SOURCE TEXT:
-----
Natalia Garbellotto
- Country (sports): Argentina
- Born: 1 February 1984 (age 41) Buenos Aires, Argentina
- Plays: Right-handed (two-handed backhand)
- Prize money: $26,204

Singles
- Career record: 101–39
- Career titles: 7 ITF
- Highest ranking: No. 303 (11 October 2004)

Doubles
- Career record: 27–22
- Career titles: 1 ITF
- Highest ranking: No. 619 (23 August 2004)

= Natalia Garbellotto =

Argentine tennis player

Natalia Garbellotto (born 1 February 1984) is a former professional tennis player from Argentina.

==Biography==
Garbellotto, who was born in Buenos Aires, spent her career on the ITF Circuit. She won seven singles titles and reached a best ranking of 303 in the world.

A right-handed player, Garbellotto represented Argentina at the 2003 Pan American Games in Santo Domingo and in the same year played in a Fed Cup World Group tie for Argentina against Slovenia. In an understrength Argentine Fed Cup side, she was called upon to play the second singles rubber, which she lost to Katarina Srebotnik.
-----
PROVIDED INFORMATION:
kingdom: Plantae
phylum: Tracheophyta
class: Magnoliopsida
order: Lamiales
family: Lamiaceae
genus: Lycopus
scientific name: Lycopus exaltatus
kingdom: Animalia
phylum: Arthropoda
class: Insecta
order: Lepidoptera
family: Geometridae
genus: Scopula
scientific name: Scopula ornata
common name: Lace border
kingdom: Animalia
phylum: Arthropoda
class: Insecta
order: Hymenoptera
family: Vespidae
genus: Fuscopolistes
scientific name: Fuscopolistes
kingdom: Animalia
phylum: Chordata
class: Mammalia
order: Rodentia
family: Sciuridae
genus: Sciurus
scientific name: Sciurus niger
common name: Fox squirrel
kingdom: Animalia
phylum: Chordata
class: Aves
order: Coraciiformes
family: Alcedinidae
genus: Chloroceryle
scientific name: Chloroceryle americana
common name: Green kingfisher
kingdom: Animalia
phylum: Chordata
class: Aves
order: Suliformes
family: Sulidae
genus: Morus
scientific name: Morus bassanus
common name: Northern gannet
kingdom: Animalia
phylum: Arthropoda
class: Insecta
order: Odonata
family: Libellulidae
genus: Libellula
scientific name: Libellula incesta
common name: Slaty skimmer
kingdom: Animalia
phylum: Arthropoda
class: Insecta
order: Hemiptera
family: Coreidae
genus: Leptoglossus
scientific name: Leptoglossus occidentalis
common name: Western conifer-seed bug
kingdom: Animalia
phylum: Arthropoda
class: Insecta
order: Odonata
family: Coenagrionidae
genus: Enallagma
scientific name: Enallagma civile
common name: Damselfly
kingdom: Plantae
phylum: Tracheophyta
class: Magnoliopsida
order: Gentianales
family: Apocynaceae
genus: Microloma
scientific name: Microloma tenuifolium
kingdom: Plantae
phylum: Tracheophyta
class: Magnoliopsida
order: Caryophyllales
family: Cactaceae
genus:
-----
DIRECTIONS:
• A. In the Natalia Garbellotto text, restate the part from "- Prize money: $26,204" to "(23 August 2004)", changing "Highest ranking" to "Best ranking" wherever it occurs.
• B. In the Natalia Garbellotto text, what circumstance explains why she was called upon to play the second singles rubber against Slovenia?

FINAL RESULTS:
• A.
- Prize money: $26,204

Singles
- Career record: 101–39
- Career titles: 7 ITF
- Best ranking: No. 303 (11 October 2004)

Doubles
- Career record: 27–22
- Career titles: 1 ITF
- Best ranking: No. 619 (23 August 2004)

• B. She was called upon to play it because the Argentine Fed Cup side was understrength.